All operators have to carry out their activities in accordance with the reference law for fund managers, that being the Federal Law on Collective Investment Schemes (LICol) and the related Order on Collective Investment Schemes (OICol). These are supplemented by the Federal Anti-Money-Laundering Law (LRD).

LiCol

OlCol

LRD

Anyone who manages, maintains or distributes collective investment schemes to non-qualified investors needs to have an authorisation from FINMA. This does not include managers whose investors are qualified and who manage assets worth less than 100 million francs (in the case of liquid assets inclusive of leveraging) or 500 million francs (in the case of liquid assets excluding leveraging).

Foreign collective investment schemes distributed solely to qualified investors do not require approval, but must comply with certain requirements. Distribution of foreign collective investment schemes in Switzerland or from Switzerland to non-qualified investors requires FINMA’s prior approval.

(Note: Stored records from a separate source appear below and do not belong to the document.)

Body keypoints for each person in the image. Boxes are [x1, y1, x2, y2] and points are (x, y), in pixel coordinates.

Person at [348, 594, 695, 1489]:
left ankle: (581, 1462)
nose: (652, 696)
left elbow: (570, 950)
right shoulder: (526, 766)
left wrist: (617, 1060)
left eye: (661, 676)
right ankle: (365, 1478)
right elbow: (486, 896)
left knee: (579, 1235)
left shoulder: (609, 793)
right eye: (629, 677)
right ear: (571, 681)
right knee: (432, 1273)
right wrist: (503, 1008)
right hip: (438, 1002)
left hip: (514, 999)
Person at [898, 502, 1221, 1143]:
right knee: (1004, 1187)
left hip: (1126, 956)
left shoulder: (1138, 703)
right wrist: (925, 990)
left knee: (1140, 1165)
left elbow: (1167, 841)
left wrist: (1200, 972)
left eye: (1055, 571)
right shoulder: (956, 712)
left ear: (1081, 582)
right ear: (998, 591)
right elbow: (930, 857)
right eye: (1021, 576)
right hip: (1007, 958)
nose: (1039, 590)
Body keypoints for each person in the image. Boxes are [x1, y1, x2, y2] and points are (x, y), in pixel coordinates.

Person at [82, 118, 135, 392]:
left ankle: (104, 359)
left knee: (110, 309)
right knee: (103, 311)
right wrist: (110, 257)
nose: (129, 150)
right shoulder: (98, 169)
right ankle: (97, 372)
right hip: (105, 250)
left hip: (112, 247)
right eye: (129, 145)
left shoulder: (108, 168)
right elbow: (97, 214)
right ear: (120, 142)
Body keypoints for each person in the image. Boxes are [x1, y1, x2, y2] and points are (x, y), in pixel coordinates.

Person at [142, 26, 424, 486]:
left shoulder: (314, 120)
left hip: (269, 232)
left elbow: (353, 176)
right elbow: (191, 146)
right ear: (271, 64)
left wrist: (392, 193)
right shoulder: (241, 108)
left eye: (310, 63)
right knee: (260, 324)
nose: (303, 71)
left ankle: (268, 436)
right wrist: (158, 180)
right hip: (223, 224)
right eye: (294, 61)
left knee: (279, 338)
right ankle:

The tax regime applicable to a private equity fund manager varies depending on the legal structure of their business. The extensive flexibility of the “Ticino System” allows the new taxpayer to get in contact with the Tax Authority and assess their tax position, reaching an ad hoc solution by agreement between the parties.

WHY TICINO?

A pool of professionals and infrastructure to support business

The stability of the financial sector in Ticino has encouraged the development of a substantial pool of operators offering legal, tax, insurance and ICT services, accompanied by the availability of an airport only 15 minutes from the centre of Lugano and a highly efficient rail network.

Niches of excellence

Over the years, the “historic” sectors of electronics, mechanical engineering and life sciences have been joined by emerging new sectors such as fashion and renewable energies thanks to the major multinational businesses that have established a base in Ticino, making it an international reference point.

One of the most substantial business fabrics in Europe

Ticino is home to around 20,000 businesses, in addition to the 800,000 present in Lombardy: these numbers bear witness to the vibrancy of the local business system and the opportunity to identify businesses with high growth potential.